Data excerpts
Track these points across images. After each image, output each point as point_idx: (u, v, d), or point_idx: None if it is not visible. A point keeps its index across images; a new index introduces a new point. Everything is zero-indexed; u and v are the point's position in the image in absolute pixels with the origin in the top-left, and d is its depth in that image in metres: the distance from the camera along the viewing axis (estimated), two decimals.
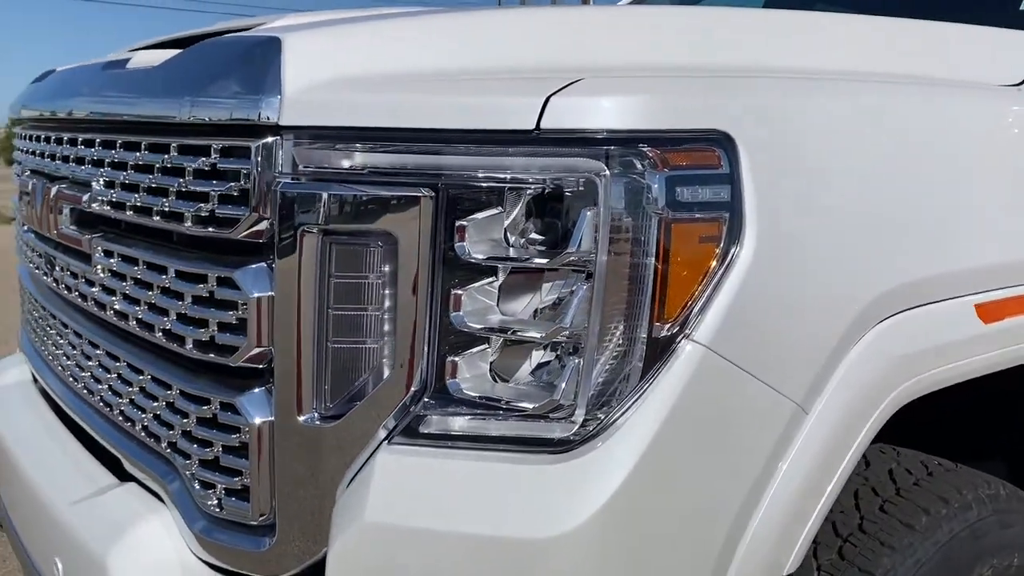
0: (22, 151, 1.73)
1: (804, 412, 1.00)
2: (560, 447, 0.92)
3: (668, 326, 0.92)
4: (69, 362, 1.50)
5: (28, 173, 1.65)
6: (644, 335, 0.92)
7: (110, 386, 1.34)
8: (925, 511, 1.28)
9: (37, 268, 1.66)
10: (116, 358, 1.31)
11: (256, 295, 1.01)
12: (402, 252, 0.94)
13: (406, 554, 0.94)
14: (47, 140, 1.53)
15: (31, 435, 1.54)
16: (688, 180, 0.92)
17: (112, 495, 1.26)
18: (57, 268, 1.53)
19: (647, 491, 0.90)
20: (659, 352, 0.92)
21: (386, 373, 0.97)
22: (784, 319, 0.98)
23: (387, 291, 0.96)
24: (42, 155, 1.57)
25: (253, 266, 1.02)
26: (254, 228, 1.01)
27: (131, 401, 1.27)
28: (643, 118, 0.91)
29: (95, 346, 1.38)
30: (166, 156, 1.13)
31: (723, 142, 0.94)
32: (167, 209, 1.13)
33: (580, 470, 0.90)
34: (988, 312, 1.20)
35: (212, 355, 1.08)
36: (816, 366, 1.00)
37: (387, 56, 1.02)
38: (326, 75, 0.99)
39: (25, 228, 1.73)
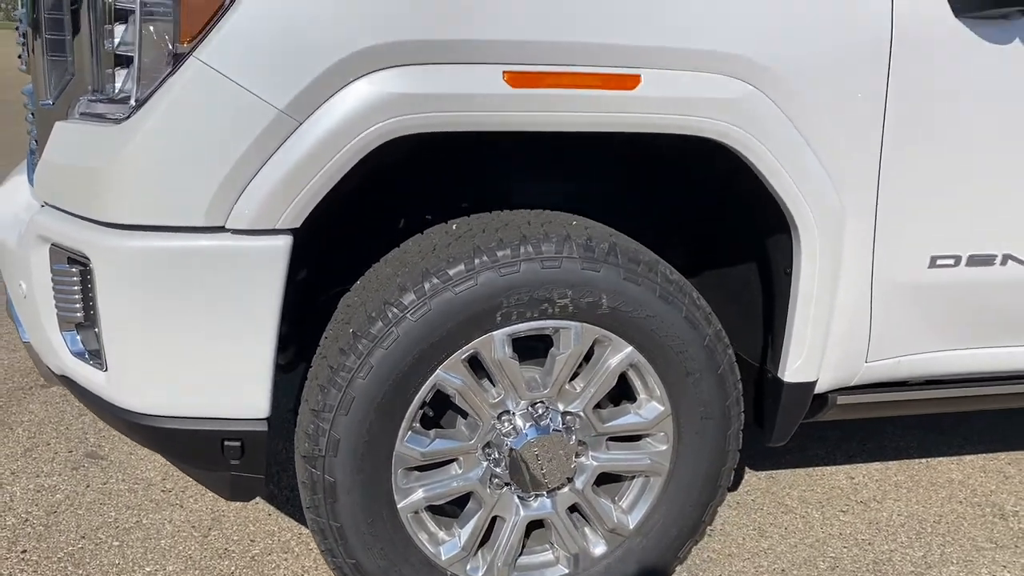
0: None
1: (294, 120, 1.46)
2: (124, 117, 1.49)
3: (181, 47, 1.43)
4: None
5: None
6: (168, 51, 1.44)
7: None
8: (502, 241, 1.66)
9: None
10: None
11: None
12: None
13: (63, 168, 1.61)
14: None
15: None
16: None
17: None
18: None
19: (161, 135, 1.46)
20: (176, 63, 1.44)
21: (76, 77, 1.59)
22: (276, 53, 1.43)
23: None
24: None
25: None
26: None
27: None
28: None
29: None
30: None
31: None
32: None
33: (129, 126, 1.48)
34: (517, 79, 1.52)
35: None
36: (302, 87, 1.44)
37: None
38: None
39: None
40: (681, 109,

TRY IT: Retype the lines from the one containing "31: (723, 142, 0.94)" down to the last line of the records, both included, exactly and nothing more. Pictures stay out.

TASK SOLUTION:
31: (723, 142, 0.94)
32: (167, 209, 1.13)
33: (580, 470, 0.90)
34: (988, 312, 1.20)
35: (212, 355, 1.08)
36: (816, 366, 1.00)
37: (387, 56, 1.02)
38: (326, 75, 0.99)
39: (25, 228, 1.73)
0: None
1: (294, 120, 1.46)
2: (124, 117, 1.49)
3: (181, 47, 1.43)
4: None
5: None
6: (168, 51, 1.44)
7: None
8: (502, 241, 1.66)
9: None
10: None
11: None
12: None
13: (63, 168, 1.61)
14: None
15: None
16: None
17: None
18: None
19: (161, 135, 1.46)
20: (176, 63, 1.44)
21: (76, 77, 1.59)
22: (276, 53, 1.43)
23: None
24: None
25: None
26: None
27: None
28: None
29: None
30: None
31: None
32: None
33: (129, 126, 1.48)
34: (517, 79, 1.52)
35: None
36: (302, 87, 1.44)
37: None
38: None
39: None
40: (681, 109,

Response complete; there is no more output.